Assignment: Output exactly, and only, the lines below from the one with "spiegel de ruimte optisch vergroot" down to the one with "Alle Artikel". Include both end lines and no pictures.

Available data:
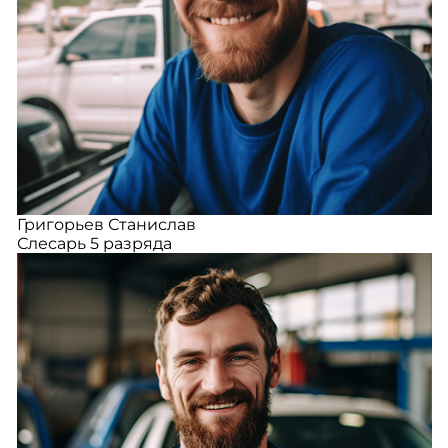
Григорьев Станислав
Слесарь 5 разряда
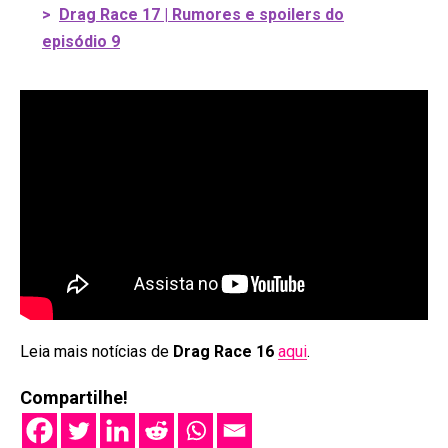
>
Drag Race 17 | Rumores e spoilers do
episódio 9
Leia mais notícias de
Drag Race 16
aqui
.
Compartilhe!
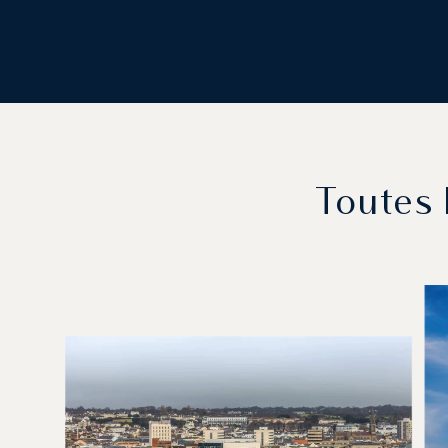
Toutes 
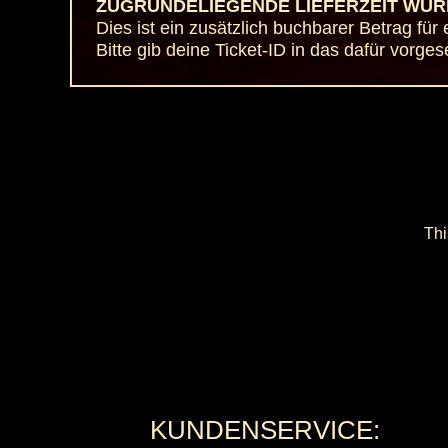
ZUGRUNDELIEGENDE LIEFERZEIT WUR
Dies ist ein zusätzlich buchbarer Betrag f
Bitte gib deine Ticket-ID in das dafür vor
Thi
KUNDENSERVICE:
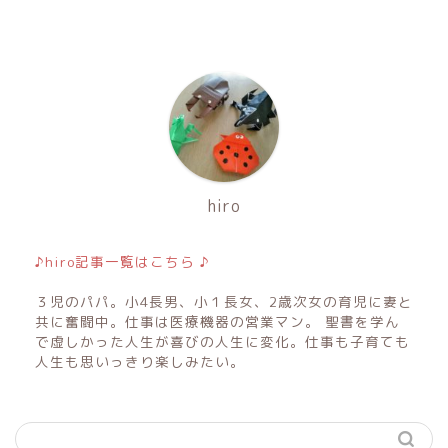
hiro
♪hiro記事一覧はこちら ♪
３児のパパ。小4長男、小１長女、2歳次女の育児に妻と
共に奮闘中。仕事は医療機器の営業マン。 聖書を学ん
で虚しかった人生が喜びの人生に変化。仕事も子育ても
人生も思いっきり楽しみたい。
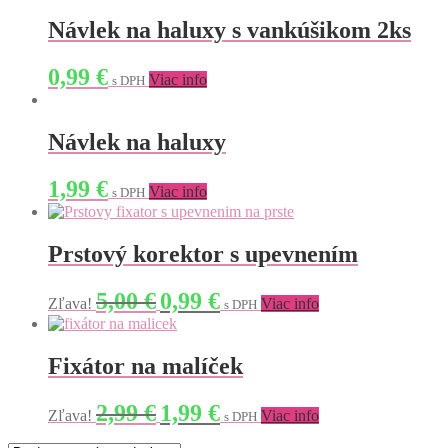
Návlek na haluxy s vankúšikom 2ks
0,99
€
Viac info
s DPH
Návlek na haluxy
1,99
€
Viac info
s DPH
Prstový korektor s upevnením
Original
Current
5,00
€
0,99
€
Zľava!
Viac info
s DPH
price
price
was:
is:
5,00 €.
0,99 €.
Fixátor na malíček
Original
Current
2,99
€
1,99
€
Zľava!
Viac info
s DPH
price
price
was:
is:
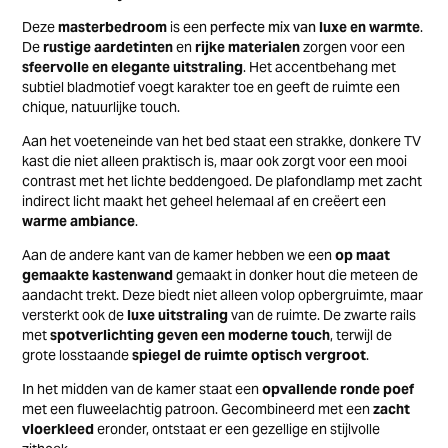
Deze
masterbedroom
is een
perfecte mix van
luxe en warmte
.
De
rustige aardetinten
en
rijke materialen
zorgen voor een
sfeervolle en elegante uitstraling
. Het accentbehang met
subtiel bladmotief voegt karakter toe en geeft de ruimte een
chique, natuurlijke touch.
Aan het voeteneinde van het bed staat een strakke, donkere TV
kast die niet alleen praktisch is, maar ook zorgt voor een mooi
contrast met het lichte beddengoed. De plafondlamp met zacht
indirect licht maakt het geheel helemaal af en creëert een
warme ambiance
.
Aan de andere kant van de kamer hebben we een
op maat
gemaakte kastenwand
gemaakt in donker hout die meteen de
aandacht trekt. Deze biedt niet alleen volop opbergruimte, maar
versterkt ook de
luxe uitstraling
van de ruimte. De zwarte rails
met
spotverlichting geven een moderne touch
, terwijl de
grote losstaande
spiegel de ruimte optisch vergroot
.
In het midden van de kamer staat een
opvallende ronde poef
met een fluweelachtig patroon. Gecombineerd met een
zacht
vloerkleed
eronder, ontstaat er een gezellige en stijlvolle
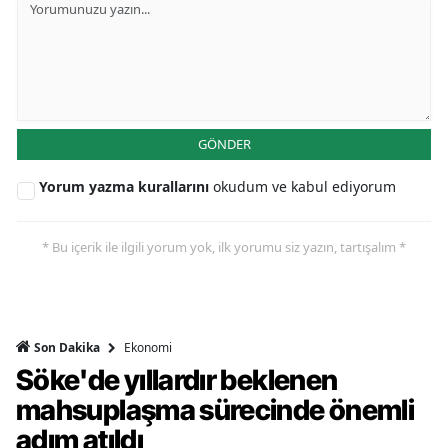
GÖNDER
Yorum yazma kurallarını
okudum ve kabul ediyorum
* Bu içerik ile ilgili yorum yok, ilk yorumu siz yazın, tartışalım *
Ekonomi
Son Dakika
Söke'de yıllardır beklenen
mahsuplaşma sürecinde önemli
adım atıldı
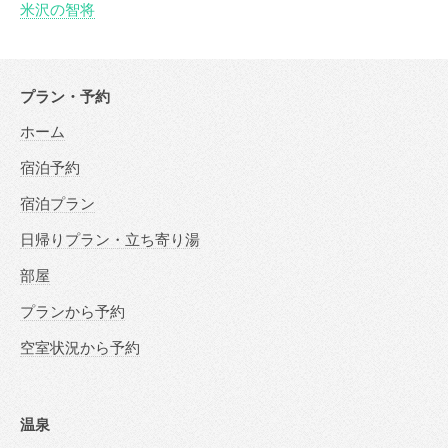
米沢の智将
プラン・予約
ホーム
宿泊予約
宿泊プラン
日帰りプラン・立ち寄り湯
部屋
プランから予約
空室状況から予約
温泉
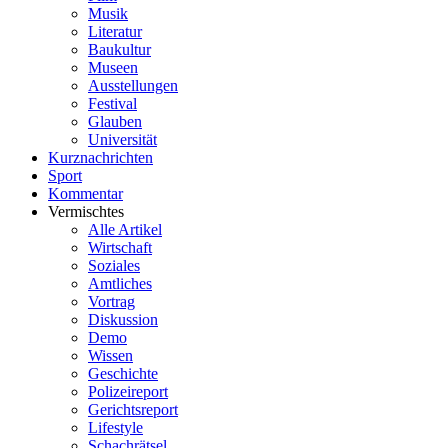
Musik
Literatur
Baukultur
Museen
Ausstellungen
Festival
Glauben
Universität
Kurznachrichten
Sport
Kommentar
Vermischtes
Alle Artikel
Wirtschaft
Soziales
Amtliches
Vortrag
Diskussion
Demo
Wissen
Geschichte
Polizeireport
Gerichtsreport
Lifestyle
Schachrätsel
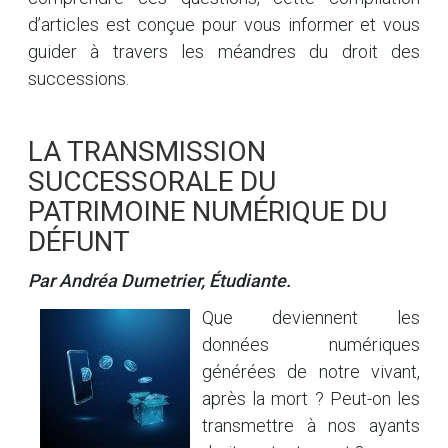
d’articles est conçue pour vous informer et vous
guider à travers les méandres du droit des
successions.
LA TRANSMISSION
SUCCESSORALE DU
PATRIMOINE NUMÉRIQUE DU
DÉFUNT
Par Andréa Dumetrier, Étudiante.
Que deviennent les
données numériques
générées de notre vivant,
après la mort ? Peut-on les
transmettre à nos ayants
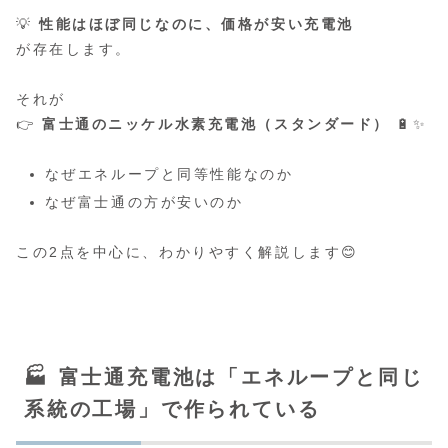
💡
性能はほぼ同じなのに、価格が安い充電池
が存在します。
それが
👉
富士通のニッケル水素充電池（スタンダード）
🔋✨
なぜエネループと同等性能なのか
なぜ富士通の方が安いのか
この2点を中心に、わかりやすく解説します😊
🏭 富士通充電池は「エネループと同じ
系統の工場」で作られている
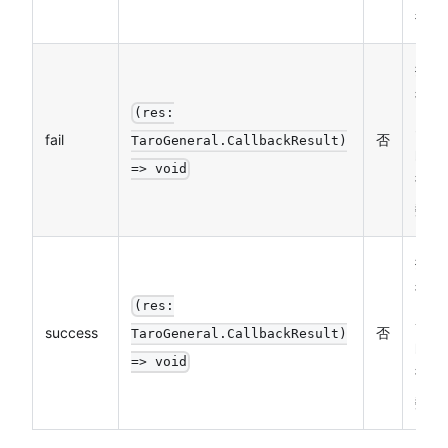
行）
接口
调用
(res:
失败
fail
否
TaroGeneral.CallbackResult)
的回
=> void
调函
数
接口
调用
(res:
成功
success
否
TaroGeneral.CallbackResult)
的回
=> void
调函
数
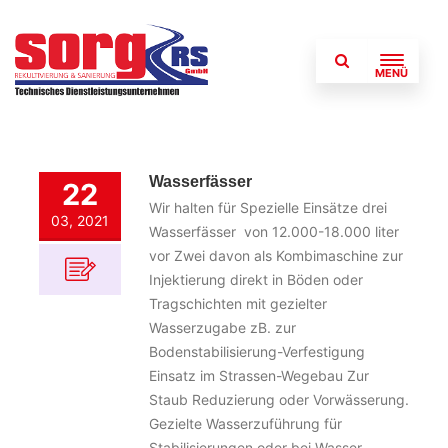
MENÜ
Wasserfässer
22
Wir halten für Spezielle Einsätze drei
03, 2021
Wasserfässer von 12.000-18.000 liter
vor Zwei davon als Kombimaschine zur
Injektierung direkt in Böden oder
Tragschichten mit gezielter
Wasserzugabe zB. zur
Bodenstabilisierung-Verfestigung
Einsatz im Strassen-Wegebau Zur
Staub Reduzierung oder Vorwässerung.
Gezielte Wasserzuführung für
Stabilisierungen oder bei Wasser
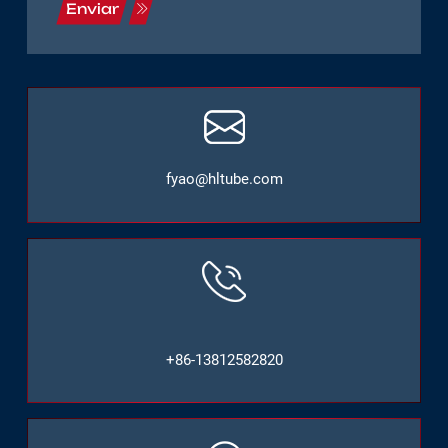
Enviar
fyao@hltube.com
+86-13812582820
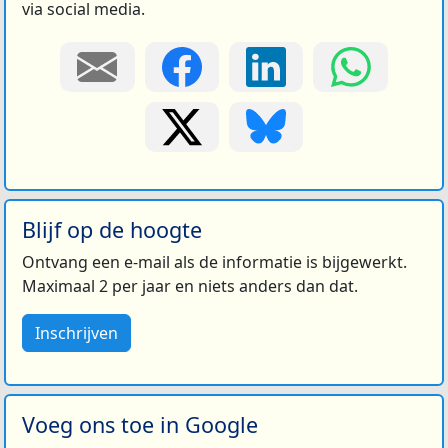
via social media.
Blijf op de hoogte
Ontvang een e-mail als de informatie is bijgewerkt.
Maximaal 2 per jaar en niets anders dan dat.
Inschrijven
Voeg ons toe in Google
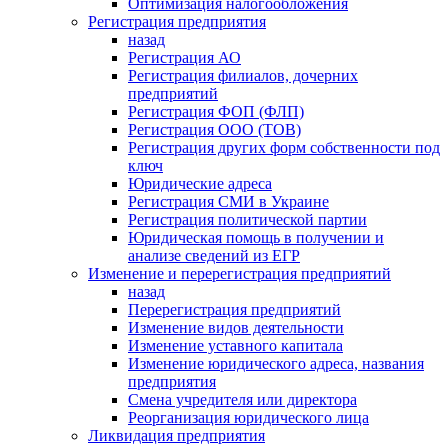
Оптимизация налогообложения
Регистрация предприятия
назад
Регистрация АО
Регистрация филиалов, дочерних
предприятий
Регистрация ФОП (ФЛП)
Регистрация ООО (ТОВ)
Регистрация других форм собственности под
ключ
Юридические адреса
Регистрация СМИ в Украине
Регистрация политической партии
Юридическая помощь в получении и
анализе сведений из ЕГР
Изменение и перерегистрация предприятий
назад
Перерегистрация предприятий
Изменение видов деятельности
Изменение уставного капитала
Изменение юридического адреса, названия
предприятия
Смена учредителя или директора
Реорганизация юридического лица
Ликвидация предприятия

Exercise output:
spiegel de ruimte optisch vergroot
.
In het midden van de kamer staat een
opvallende ronde poef
met een fluweelachtig patroon. Gecombineerd met een
zacht
vloerkleed
eronder, ontstaat er een gezellige en stijlvolle
GÖNDER
Yorum yazma kurallarını
okudum ve kabul ediyorum
* Bu içerik ile ilgili yorum yok, ilk yorumu siz yazın, tartışalım *
Ekonomi
Son Dakika
Söke'de yıllardır beklenen
mahsuplaşma sürecinde önemli
adım atıldı
米沢の智将
プラン・予約
ホーム
宿泊予約
宿泊プラン
日帰りプラン・立ち寄り湯
部屋
プランから予約
空室状況から予約
温泉
Musik
Literatur
Baukultur
Museen
Ausstellungen
Festival
Glauben
Universität
Kurznachrichten
Sport
Kommentar
Vermischtes
Alle Artikel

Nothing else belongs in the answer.